State‑Owned Rafael Sparks Outcry with Drone Ad Depicting Gaza Strike

Wednesday, July 16, 2025  Read time1 min

SAEDNEWS: A promotional video released by Israel’s state‑owned arms manufacturer, Rafael Advanced Defense Systems, showing its Firefly “kamikaze” drone striking an unarmed individual in Gaza has drawn sharp criticism and allegations of war crimes.

State‑Owned Rafael Sparks Outcry with Drone Ad Depicting Gaza Strike

According to Saed News, Rafael Advanced Defense Systems ignited controversy after posting footage of its Spike Firefly drone autonomously identifying, tracking, and neutralizing a lone figure in northern Gaza. Shared across Rafael’s social media channels under the tagline “Spike Firefly in urban warfare,” the video portrays the miniature munition hovering above debris‑strewn streets before diving into its target, accompanied by military‑style music and on‑screen prompts: “identifies the target,” “tracks it,” and “neutralises the threat.”
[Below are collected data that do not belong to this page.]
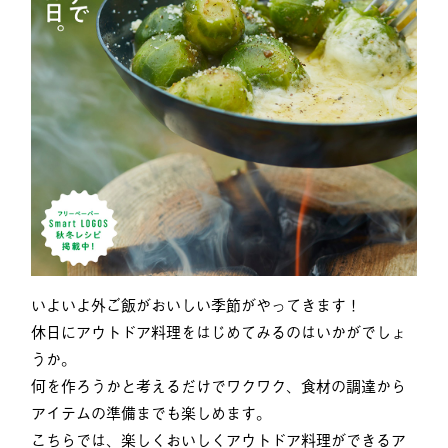
いよいよ外ご飯がおいしい季節がやってきます！
休日にアウトドア料理をはじめてみるのはいかがでしょ
うか。
何を作ろうかと考えるだけでワクワク、食材の調達から
アイテムの準備までも楽しめます。
こちらでは、楽しくおいしくアウトドア料理ができるア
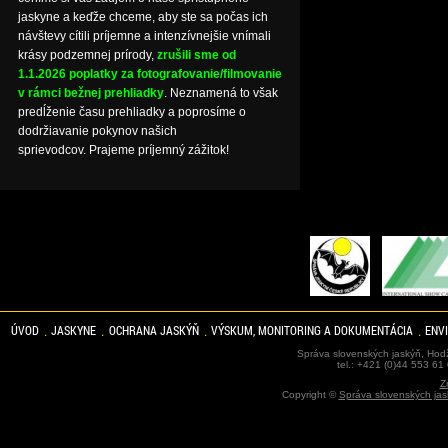
jaskyne a keďže chceme, aby ste sa počas ich
návštevy cítili príjemne a intenzívnejšie vnímali
krásy podzemnej prírody,
zrušili sme od
1.1.2026 poplatky za fotografovanie/filmovanie
v rámci bežnej prehliadky
. Neznamená to však
predĺženie času prehliadky a poprosíme o
dodržiavanie pokynov našich
sprievodcov. Prajeme príjemný zážitok!
ÚVOD
JASKYNE
OCHRANA JASKÝŇ
VÝSKUM, MONITORING A DOKUMENTÁCIA
ENV
Správa slovenských jaskýň, Hodž
tel.: +421 (0)44 553 61
Z
Copyright ©
Správa slovenských jas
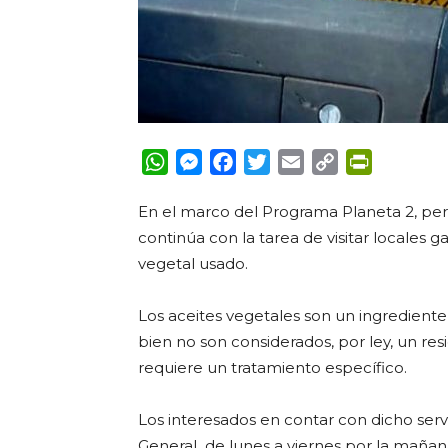
WhatsApp
Messenger
Facebook
Twitter
Email
Copy
PrintFrie
Link
En el marco del Programa Planeta 2, pe
continúa con la tarea de visitar locales 
vegetal usado.
Los
aceites vegetales son un ingrediente
bien no son considerados, por ley, un r
requiere un tratamiento específico.
Los interesados en contar con dicho servi
General de lunes a viernes por la mañan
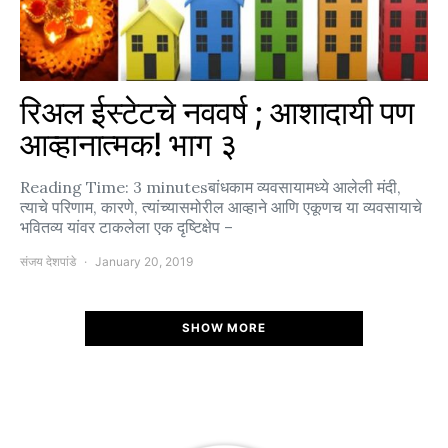
रिअल ईस्टेटचे नववर्ष ; आशादायी पण
आव्हानात्मक! भाग ३
Reading Time: 3 minutesबांधकाम व्यवसायामध्ये आलेली मंदी,
त्याचे परिणाम, कारणे, त्यांच्यासमोरील आव्हाने आणि एकूणच या व्यवसायाचे
भवितव्य यांवर टाकलेला एक दृष्टिक्षेप –
संजय देशपांडे
January 20, 2019
SHOW MORE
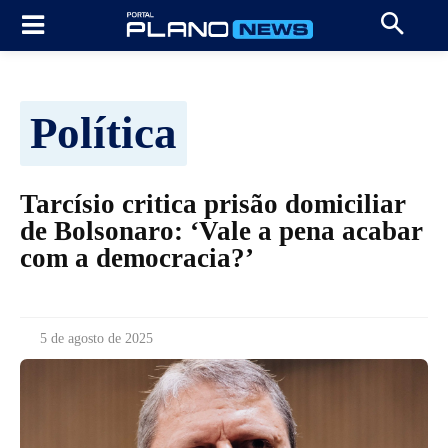
Política
Tarcísio critica prisão domiciliar
de Bolsonaro: ‘Vale a pena acabar
com a democracia?’
5 de agosto de 2025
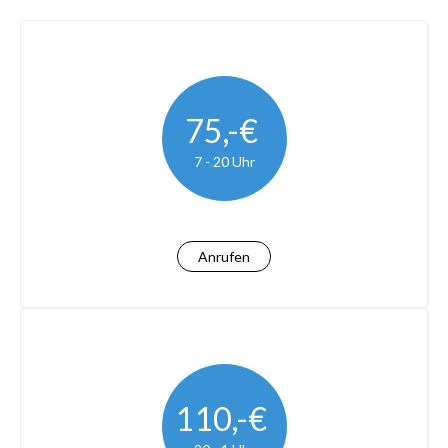
75,-€
7 - 20 Uhr
Anrufen
110,-€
Open‑source analyst Anno Nemo geolocated the footage to al‑Tawam, concluding it was filmed between June and December 2024. Yet the clip offers no evidence that the individual posed any military threat—he appears unarmed and solitary, raising fresh questions about the ethics of marketing lethal technology with real‑world footage. “Killing what seems like an unarmed person walking the street not engaged in hostilities is an apparent war crime,” argues Nimer Sultany, a public‑law scholar at SOAS.

Rafael, best known for the Iron Dome defence system, hailed Firefly’s “pinpoint strikes with minimal collateral damage” even under GPS jamming. The company reported $4.8 billion in 2024 sales, half to international buyers. Yet critics contend that packaging civilian killings as product demonstrations crosses an alarming moral line. Amnesty International and UN experts have repeatedly condemned similar tactics as part of a broader humanitarian crisis in Gaza.

As Israel’s military campaign in Gaza enters its third year, the video underscores how modern warfare’s marketing strategies can blur the line between combat operations and propaganda. With more than 58,000 Palestinian deaths recorded, rights groups insist that celebrating real‑life strikes for promotional gain risks normalizing civilian casualties and undermining international humanitarian law.